- 2013 portrait of Dylan Greenberg
- Born: May 8, 1997 (age 29) New York City, New York, U.S.
- Occupation: Film director
- Years active: 2005–present
- Parent: Keith Elliot Greenberg

= Dylan Greenberg =

American film director and musician

Dylan Greenberg, often styled Dylan Mars Greenberg, is an American cult film director and musician known for her distinctive style of absurdist camp surrealism that is present across her multimedia body of work.

She is most notable for her music video work, directing the 2024 film Spirit Riser The 2015 film Dark Prism and the horror parody of Re-Animator entitled Re-Agitator: Revenge of the Parody starring Aurelio Voltaire Hernandez and Alan Merrill.

Her musical career includes serving as the front woman for glam rock, art pop band Theophobia, based in New York City.

She has directed content for Adult Swim and Rage (TV program).
Greenberg has directed music videos for Michael C. Hall's band Princess Goes to the Butterfly Museum, Speedy OrtizJames Chance and the Contortions A Place to Bury Strangers Mac Gollehon Blondie keyboardist Matt Katz-Bohen's solo project with his wife Laurel, Pastel Confession and Suicide Squeeze Records band Death Valley Girls.

==Early life==
Greenberg was born in Manhattan, New York to parents Keith Elliot Greenberg and Jennifer Berton and was raised in Brooklyn. She directed her first feature film at 17, and has since directed and co-directed seven released feature films.

==Career==
Greenberg often directs music videos that are featured in heavy rotation on Rage (TV program) including for her own band Theophobia.

Greenberg is also known for her work with Troma Entertainment and Lloyd Kaufman.
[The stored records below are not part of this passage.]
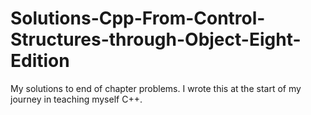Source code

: # Solutions-Cpp-From-Control-Structures-through-Object-Eight-Edition
My solutions to end of chapter problems. I wrote this at the start of my journey in teaching myself C++.
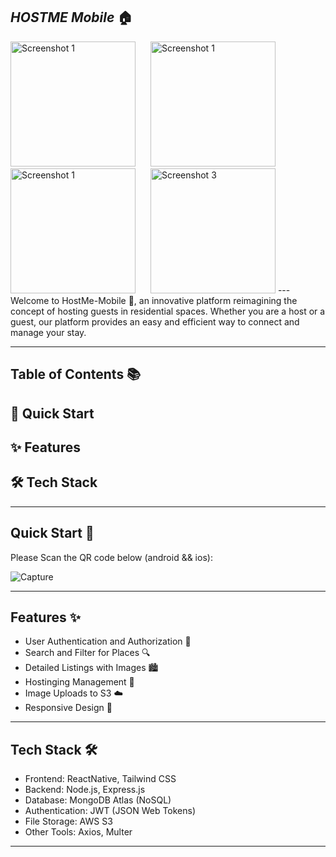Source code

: *HOSTME Mobile* 🏠
---
<img src="https://github.com/Zaim211/HOSTME-Mobile-Android-iOS/assets/107432307/f3679b7b-cee5-498c-af1e-52321eb6d960" alt="Screenshot 1" width="200" style="display:inline-block; margin-right: 20px;">
<img src="https://github.com/Zaim211/HOSTME-Mobile-Android-iOS/assets/107432307/b2696cc3-b9e6-4251-8aab-8556ac8f8faf" alt="Screenshot 1" width="200" style="display:inline-block; margin-right: 20px;">
<img src="https://github.com/Zaim211/HOSTME-Mobile-Android-iOS/assets/107432307/e3ccc6be-85f4-4547-805e-014d70ed831c" alt="Screenshot 1" width="200" style="display:inline-block; margin-right: 20px;">
<img src="https://github.com/Zaim211/HOSTME-Mobile-Android-iOS/assets/107432307/ad5abd82-966f-4d12-bc93-aae1b9c4482d" alt="Screenshot 3" width="200" style="display:inline-block;">
---
Welcome to HostMe-Mobile 🌟, an innovative platform reimagining the concept of hosting guests in residential spaces. Whether you are a host or a guest, our platform provides an easy and efficient way to connect and manage your stay.

---

Table of Contents 📚
---
🤸 Quick Start
---
✨ Features
---
🛠️ Tech Stack
---


---
Quick Start 🤸
---
Please Scan the QR code below (android && ios):

![Capture](https://github.com/Zaim211/HOSTME-Mobile-Android-iOS/assets/107432307/213be9e5-a6a7-4c8b-ad86-35a163182b44)


---
Features ✨
---
- User Authentication and Authorization 🔐
- Search and Filter for Places 🔍
- Detailed Listings with Images 🏙️
- Hostinging Management 📅
- Image Uploads to S3 ☁️
- Responsive Design 📱

---
Tech Stack 🛠️
---
- Frontend: ReactNative, Tailwind CSS
- Backend: Node.js, Express.js
- Database: MongoDB Atlas (NoSQL)
- Authentication: JWT (JSON Web Tokens)
- File Storage: AWS S3
- Other Tools: Axios, Multer

---

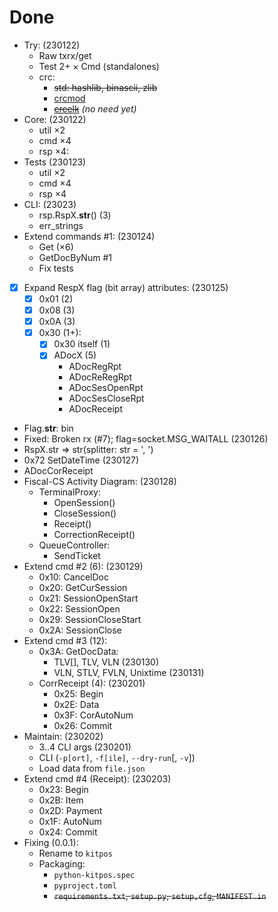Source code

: # Done

- Try: (230122)
  + Raw txrx/get
  + Test 2+ &times; Cmd (standalones)
  + crc:
    - ~~std: hashlib, binascii, zlib~~
    - [crcmod](https://crcmod.sourceforge.net)
    - [~~crcelk~~](https://github.com/zeroSteiner/crcelk/) *(no need yet)*
- Core: (230122)
  + util &times;2
  + cmd &times;4
  + rsp &times;4:
- Tests (230123)
  + util &times;2
  + cmd &times;4
  + rsp &times;4
- CLI: (23023)
  + rsp.RspX.__str__() (3)
  + err_strings
- Extend commands #1: (230124)
  + Get (&times;6)
  + GetDocByNum #1
  + Fix tests
- [x] Expand RespX flag (bit array) attributes: (230125)
  + [x] 0x01 (2)
  + [x] 0x08 (3)
  + [x] 0x0A (3)
  + [x] 0x30 (1+):
    - [x] 0x30 itself (1)
    - [x] ADocX (5)
      - ADocRegRpt
      - ADocReRegRpt
      - ADocSesOpenRpt
      - ADocSesCloseRpt
      - ADocReceipt
- Flag.__str__: bin
- Fixed: Broken rx (#7); flag=socket.MSG_WAITALL (230126)
- RspX.str => str(splitter: str = ', ')
- 0x72 SetDateTime (230127)
- ADocCorReceipt
- Fiscal-CS Activity Diagram: (230128)
  + TerminalProxy:
    - OpenSession()
    - CloseSession()
    - Receipt()
    - CorrectionReceipt()
  + QueueController:
    - SendTicket 
- Extend cmd #2 (6): (230129)
  + 0x10: CancelDoc
  + 0x20: GetCurSession
  + 0x21: SessionOpenStart
  + 0x22: SessionOpen
  + 0x29: SessionCloseStart
  + 0x2A: SessionClose
- Extend cmd #3 (12):
  + 0x3A: GetDocData:
    - TLV[], TLV, VLN (230130)
    - VLN, STLV, FVLN, Unixtime (230131)
  + CorrReceipt (4): (230201)
    - 0x25: Begin
    - 0x2E: Data
    - 0x3F: CorAutoNum
    - 0x26: Commit
- Maintain: (230202)
  + 3..4 CLI args (230201)
  + CLI (`-p[ort]`, `-f[ile]`, `--dry-run`[, `-v`])
  + Load data from `file.json`
- Extend cmd #4 (Receipt): (230203)
  + 0x23: Begin
  + 0x2B: Item
  + 0x2D: Payment
  + 0x1F: AutoNum
  + 0x24: Commit
- Fixing (0.0.1):
  + Rename to `kitpos`
  + Packaging:
    - `python-kitpos.spec`
    - `pyproject.toml`
    - ~~`requirements.txt`, `setup.py`, `setup,cfg`, `MANIFEST.in`~~
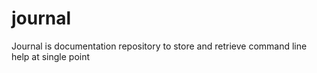 # journal
Journal is documentation repository to store and retrieve command line help at single point
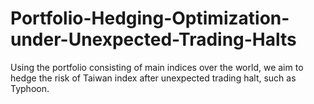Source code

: # Portfolio-Hedging-Optimization-under-Unexpected-Trading-Halts
Using the portfolio consisting of main indices over the world, we aim to hedge the risk of Taiwan index after unexpected trading halt, such as Typhoon.
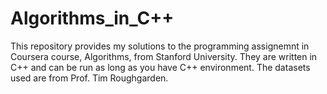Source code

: # Algorithms_in_C++
This repository provides my solutions to the programming assignemnt in Coursera course, Algorithms, from Stanford University. They are written in C++ and can be run as long as you have C++ environment.
The datasets used are from Prof. Tim Roughgarden.
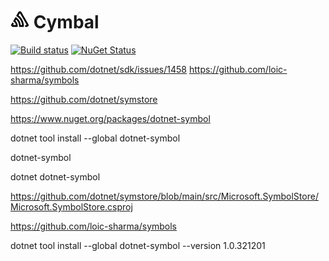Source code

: # <img src='/src/icon.png' height='30px'> Cymbal

[![Build status](https://ci.appveyor.com/api/projects/status/s3agb6fiax7pgwls/branch/main?svg=true)](https://ci.appveyor.com/project/SimonCropp/cymbal)
[![NuGet Status](https://img.shields.io/nuget/v/Cymbal.svg)](https://www.nuget.org/packages/Cymbal/)


  <Target Name="IncludeSymbolFiles" AfterTargets="ResolveAssemblyReferences" Condition="@(ReferenceCopyLocalPaths) != ''">
    <ItemGroup>
      <ReferenceCopyLocalPaths Include="%(ReferenceCopyLocalPaths.RelativeDir)%(ReferenceCopyLocalPaths.Filename).pdb;
                                          %(ReferenceCopyLocalPaths.RelativeDir)%(ReferenceCopyLocalPaths.Filename).xml" />
      <ReferenceCopyLocalPaths Remove="@(ReferenceCopyLocalPaths)" Condition="!Exists('%(FullPath)')" />
    </ItemGroup>
  </Target>


  https://github.com/dotnet/sdk/issues/1458
  https://github.com/loic-sharma/symbols


  https://github.com/dotnet/symstore

  https://www.nuget.org/packages/dotnet-symbol
  
  dotnet tool install --global dotnet-symbol 
  
  dotnet-symbol
  
  dotnet dotnet-symbol

  https://github.com/dotnet/symstore/blob/main/src/Microsoft.SymbolStore/Microsoft.SymbolStore.csproj


  https://github.com/loic-sharma/symbols


  dotnet tool install --global dotnet-symbol --version 1.0.321201
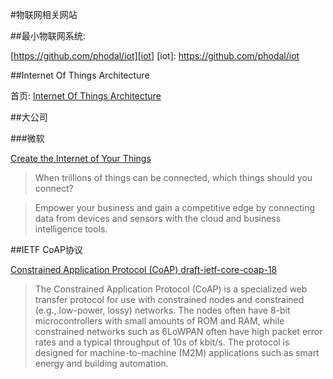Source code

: #物联网相关网站

##最小物联网系统: 

[https://github.com/phodal/iot][iot]
[iot]: https://github.com/phodal/iot

##Internet Of Things Architecture

首页: [Internet Of Things Architecture](http://www.iot-a.eu/)

##大公司

###微软

[Create the Internet of Your Things](http://www.microsoft.com/windowsembedded/en-us/internet-of-things.aspx)

> When trillions of things can be connected, which things should you connect?

> Empower your business and gain a competitive edge by connecting data from devices and sensors with the cloud and business intelligence tools.

##IETF CoAP协议

[Constrained Application Protocol (CoAP) draft-ietf-core-coap-18](https://tools.ietf.org/html/draft-ietf-core-coap-18)

>  The Constrained Application Protocol (CoAP) is a specialized web
   transfer protocol for use with constrained nodes and constrained
   (e.g., low-power, lossy) networks.  The nodes often have 8-bit
   microcontrollers with small amounts of ROM and RAM, while constrained
   networks such as 6LoWPAN often have high packet error rates and a
   typical throughput of 10s of kbit/s.  The protocol is designed for
   machine-to-machine (M2M) applications such as smart energy and
   building automation.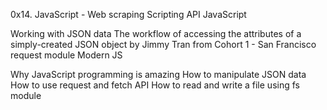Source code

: 0x14. JavaScript - Web scraping
Scripting
API
JavaScript


Working with JSON data
The workflow of accessing the attributes of a simply-created JSON object by Jimmy Tran from Cohort 1 - San Francisco
request module
Modern JS

Why JavaScript programming is amazing
How to manipulate JSON data
How to use request and fetch API
How to read and write a file using fs module
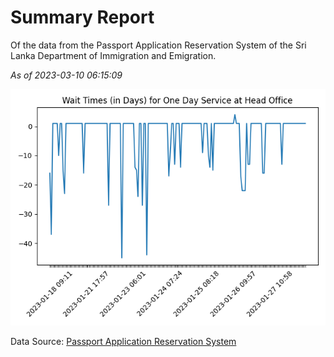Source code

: # Summary Report

Of the data from the Passport Application Reservation System of the Sri Lanka Department of Immigration and Emigration.

*As of 2023-03-10 06:15:09*

![Wait Time Chart](summary.wait_time_chart.png)

Data Source: [Passport Application Reservation System](https://eservices.immigration.gov.lk:8443/appointment/pages/reservationApplication.xhtml)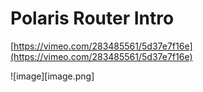 Polaris Router Intro
===

[https://vimeo.com/283485561/5d37e7f16e](https://vimeo.com/283485561/5d37e7f16e)

![image][image.png]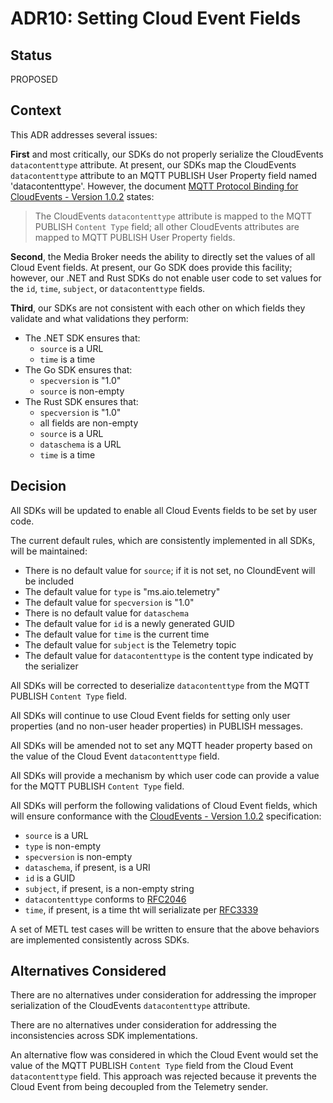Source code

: # ADR10: Setting Cloud Event Fields

## Status

PROPOSED

## Context

This ADR addresses several issues:

**First** and most critically, our SDKs do not properly serialize the CloudEvents `datacontenttype` attribute.
At present, our SDKs map the CloudEvents `datacontenttype` attribute to an MQTT PUBLISH User Property field named 'datacontenttype'.
However, the document [MQTT Protocol Binding for CloudEvents - Version 1.0.2](https://github.com/cloudevents/spec/blob/v1.0.2/cloudevents/bindings/mqtt-protocol-binding.md#314-examples) states:

> The CloudEvents `datacontenttype` attribute is mapped to the MQTT PUBLISH `Content Type` field; all other CloudEvents attributes are mapped to MQTT PUBLISH User Property fields.

**Second**, the Media Broker needs the ability to directly set the values of all Cloud Event fields.
At present, our Go SDK does provide this facility; however, our .NET and Rust SDKs do not enable user code to set values for the `id`, `time`, `subject`, or `datacontenttype` fields.

**Third**, our SDKs are not consistent with each other on which fields they validate and what validations they perform:

* The .NET SDK ensures that:
  * `source` is a URL
  * `time` is a time
* The Go SDK ensures that:
  * `specversion` is "1.0"
  * `source` is non-empty
* The Rust SDK ensures that:
  * `specversion` is "1.0"
  * all fields are non-empty
  * `source` is a URL
  * `dataschema` is a URL
  * `time` is a time

## Decision

All SDKs will be updated to enable all Cloud Events fields to be set by user code.

The current default rules, which are consistently implemented in all SDKs, will be maintained:

* There is no default value for `source`; if it is not set, no CloundEvent will be included
* The default value for `type` is "ms.aio.telemetry"
* The default value for `specversion` is "1.0"
* There is no default value for `dataschema`
* The default value for `id` is a newly generated GUID
* The default value for `time` is the current time
* The default value for `subject` is the Telemetry topic
* The default value for `datacontenttype` is the content type indicated by the serializer

All SDKs will be corrected to deserialize `datacontenttype` from the MQTT PUBLISH `Content Type` field.

All SDKs will continue to use Cloud Event fields for setting only user properties (and no non-user header properties) in PUBLISH messages.

All SDKs will be amended not to set any MQTT header property based on the value of the Cloud Event `datacontenttype` field.

All SDKs will provide a mechanism by which user code can provide a value for the MQTT PUBLISH `Content Type` field.

All SDKs will perform the following validations of Cloud Event fields, which will ensure conformance with the [CloudEvents - Version 1.0.2](https://github.com/cloudevents/spec/blob/v1.0.2/cloudevents/spec.md) specification:

* `source` is a URL
* `type` is non-empty
* `specversion` is non-empty
* `dataschema`, if present, is a URI
* `id` is a GUID
* `subject`, if present, is a non-empty string
* `datacontenttype` conforms to [RFC2046](https://datatracker.ietf.org/doc/html/rfc2046)
* `time`, if present, is a time tht will serializate per [RFC3339](https://datatracker.ietf.org/doc/html/rfc3339)

A set of METL test cases will be written to ensure that the above behaviors are implemented consistently across SDKs.

## Alternatives Considered

There are no alternatives under consideration for addressing the improper serialization of the CloudEvents `datacontenttype` attribute.

There are no alternatives under consideration for addressing the inconsistencies across SDK implementations.

An alternative flow was considered in which the Cloud Event would set the value of the MQTT PUBLISH `Content Type` field from the Cloud Event `datacontenttype` field.
This approach was rejected because it prevents the Cloud Event from being decoupled from the Telemetry sender.
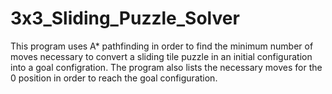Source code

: # 3x3_Sliding_Puzzle_Solver
This program uses A* pathfinding in order to find the minimum number of moves necessary to convert a sliding tile puzzle in an initial configuration into a goal configration. The program also lists the necessary moves for the 0 position in order to reach the goal configuration.
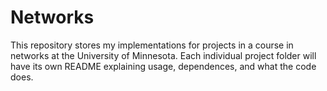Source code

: # Networks
This repository stores my implementations for projects in a course in networks at the University of Minnesota.
Each individual project folder will have its own README explaining usage, dependences, and what the code does.
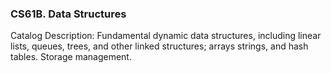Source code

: ### CS61B. Data Structures
Catalog Description: Fundamental dynamic data structures, including linear lists, queues, trees, and other linked structures; arrays strings, and hash tables. Storage management. 
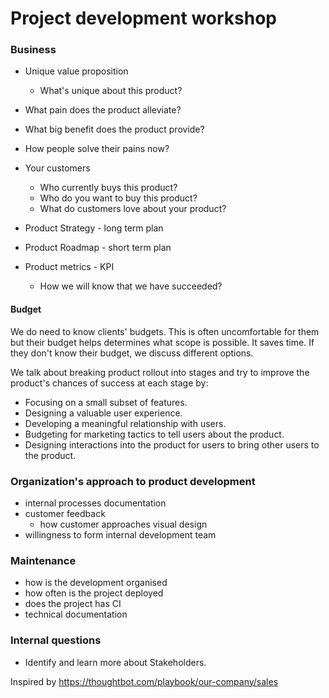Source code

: # Project development workshop

### Business

* Unique value proposition
    * What's unique about this product?
* What pain does the product alleviate? 
* What big benefit does the product provide?
* How people solve their pains now?

* Your customers
    * Who currently buys this product?
    * Who do you want to buy this product?
    * What do customers love about your product?

* Product Strategy - long term plan
* Product Roadmap - short term plan
* Product metrics - KPI
   * How we will know that we have succeeded?

#### Budget

We do need to know clients' budgets. This is often uncomfortable for them but their budget helps determines what scope is possible. It saves time. If they don't know their budget, we discuss different options.

We talk about breaking product rollout into stages and try to improve the product's chances of success at each stage by:
* Focusing on a small subset of features.
* Designing a valuable user experience.
* Developing a meaningful relationship with users.
* Budgeting for marketing tactics to tell users about the product.
* Designing interactions into the product for users to bring other users to the product.

### Organization's approach to product development

* internal processes documentation
* customer feedback
    * how customer approaches visual design
* willingness to form internal development team

### Maintenance

* how is the development organised
* how often is the project deployed
* does the project has CI
* technical documentation

### Internal questions

* Identify and learn more about Stakeholders.


Inspired by https://thoughtbot.com/playbook/our-company/sales

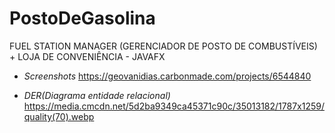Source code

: # PostoDeGasolina
FUEL STATION MANAGER (GERENCIADOR DE POSTO DE COMBUSTÍVEIS) + LOJA DE CONVENIÊNCIA - JAVAFX

- *Screenshots*
https://geovanidias.carbonmade.com/projects/6544840

- *DER(Diagrama entidade relacional)*
https://media.cmcdn.net/5d2ba9349ca45371c90c/35013182/1787x1259/quality(70).webp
Greenberg co-starred in Kaufman's film "Shakespeare's Shitstorm" with Debbie Rochon.

===Spirit Riser===
Greenberg completed the film Spirit Riser in 2024 which premiered at Museum of the Moving Image. The film starred Greenberg's close collaborator Amanda Flowers along with Kansas Bowling, Alan Merrill, Dorian Electra, Kate Bornstein, Patti Harrison, Ryan Trecartin, Lloyd Kaufman and was narrated by Michael Madsen. The film was released via Vinegar Syndrome on Blu Ray and MVD Entertainment Group on streaming.

===The Triangular Door===
Greenberg directed the short film The Triangular Door, shot entirely on Super8 film and narrated by Guy Maddin and featuring Adam Green. The film premiered at MIX NYC in 2024 and was exhibited nationwide as part of a package of short films entitled CYBERSLIME.

===Sir Isengord and the Theory of the Magnificent Spinning Quasi Table===

Greenberg directed the 30 minute short film Sir Isengord and the Theory of the Magnificent Spinning Quasi Table which premiered in NoBudge. The film was featured in an article in Gizmodo after it was revealed the film was based on obscure Facebook memes created by the director's friends. Sir Isengord starred Joe Estevez Jon Leiberman and Bill Weeden.

===Dark Prism===
Greenberg directed the microbudget feature film Dark Prism (2015) while she was still in high school, which featured appearances by Lloyd Kaufman, Matt Katz-Bohen, and Mac DeMarco. At age 18 Greenberg was able to garner press from Rolling Stone, Vice, Pitchfork and more, arguably making it the most internationally discussed feature film to have a total budget under 1,000 dollars of 2015. Dark Prism showed internationally at Festivalito De La Palma festival in the Canary Islands to critical acclaim and is now available to watch on Amazon Prime.

===The Puppeteer’s Assistant===
In 2021, Greenberg directed a short film for the Adult Swim compilation “Smalls Volume 5” entitled “The Puppeteer’s Assistant”. The film utilized a combination of live action and computer animation.

===Amityville: Vanishing Point===
Greenberg directed a feature film titled Amityville: Vanishing Point which served as a David Lynch inspired dark parody of horror films.

===ReAgitator: Revenge of the Parody===
Hoping to take the parody element further, Greenberg directed the feature film ReAgitator: Revenge of the Parody as a queer and woman centered Dada inspired homage to horror films such as Re-Animator and The Pit and the Pendulum.

===The Bathtub===
In 2020, Greenberg released a short film starring Bob Bert of Sonic Youth called The Bathtub. The actors were shot entirely on green screen and then inserted into carefully placed miniatures, to create the illusion of the action taking place inside of dollhouses. The film premiered in Yahoo Entertainment.